A few minutes later, I’m finally finished. Everything I’ve wanted to say for years, condensed into nineteen lines. It isn’t perfect, but in the years I’ve spent writing professionally, it’s the most important thing I’ve ever penned.
Just as I move to stand, the creak of a wooden plank startles me. All plans for looking cool and collected flee in an instant, and my heart pounds like I’ve spent every second of the last twenty-four years sprinting toward a finish line and only just now made it across.
Shaye. She’s standing in front of me.
As usual, her chestnut hair with its stubborn strand falls across her forehead. Her long arms wrap around her midsection like a shield, protecting her from a hard hit to the side or the memories of this place currently coming at her so powerfully I can almost see them knocking against her mind, her heart, her body. Despite the fear in her eyes, she walks closer and gives me a small smile.
“The babysitter was late. Have you been waiting here long?”
“Not too long,” I lie. “I’ve been working, so I barely noticed how late it is.” The lies explode off my tongue like pop-rocks, but they can’t be helped.
My night is made.
Maybe my entire life.
Slowly, she lowers herself beside me and takes a deep breath. “I can’t believe we’re back here.”

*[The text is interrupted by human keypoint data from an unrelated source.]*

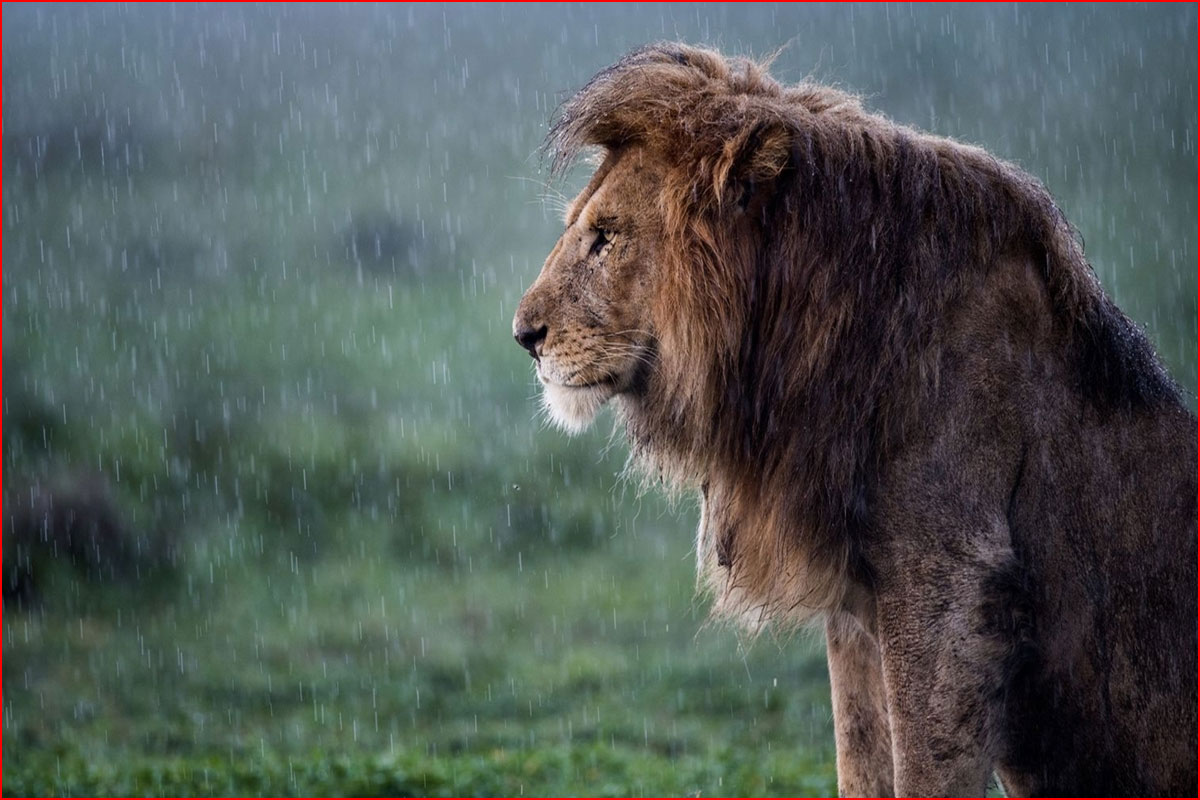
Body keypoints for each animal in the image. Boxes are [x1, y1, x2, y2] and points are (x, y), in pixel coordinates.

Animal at [511, 45, 1195, 800]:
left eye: (605, 238)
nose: (523, 335)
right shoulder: (856, 604)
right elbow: (861, 760)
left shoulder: (947, 586)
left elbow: (925, 771)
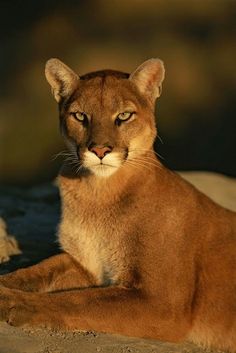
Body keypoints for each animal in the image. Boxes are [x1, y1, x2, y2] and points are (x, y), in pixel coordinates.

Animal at [0, 57, 236, 350]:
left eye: (124, 116)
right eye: (80, 116)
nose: (100, 150)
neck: (98, 194)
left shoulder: (162, 302)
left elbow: (78, 301)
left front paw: (16, 304)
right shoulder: (86, 262)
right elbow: (37, 271)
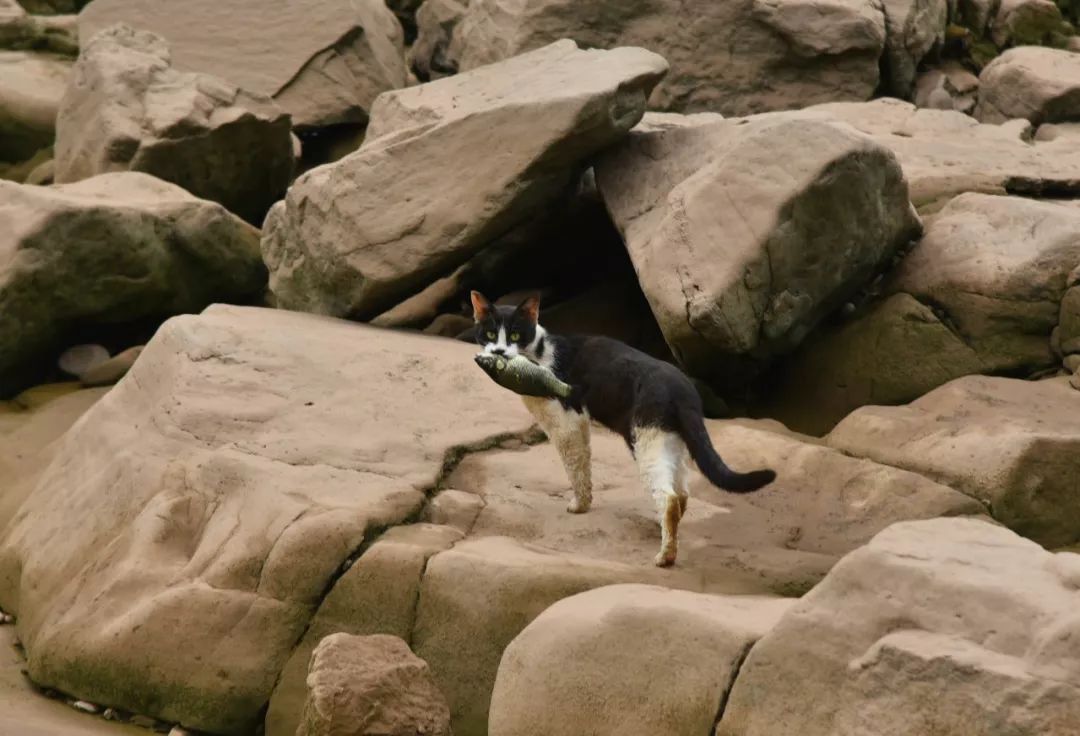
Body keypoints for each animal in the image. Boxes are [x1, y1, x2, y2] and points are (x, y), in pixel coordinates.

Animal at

Her gaze is fixed on the water, and right then the years melt away. The scene is so familiar I begin to ache. The last time we were
here
, she slept on my lap until sunrise. A couple hours later she was out of my life for the next four years. It took forever to find her, and in no time I lost her again. In my lifetime, I’ve been without Shaye longer than I’ve been with her. Those statistics don’t add up to a number I like. I’m changing that today.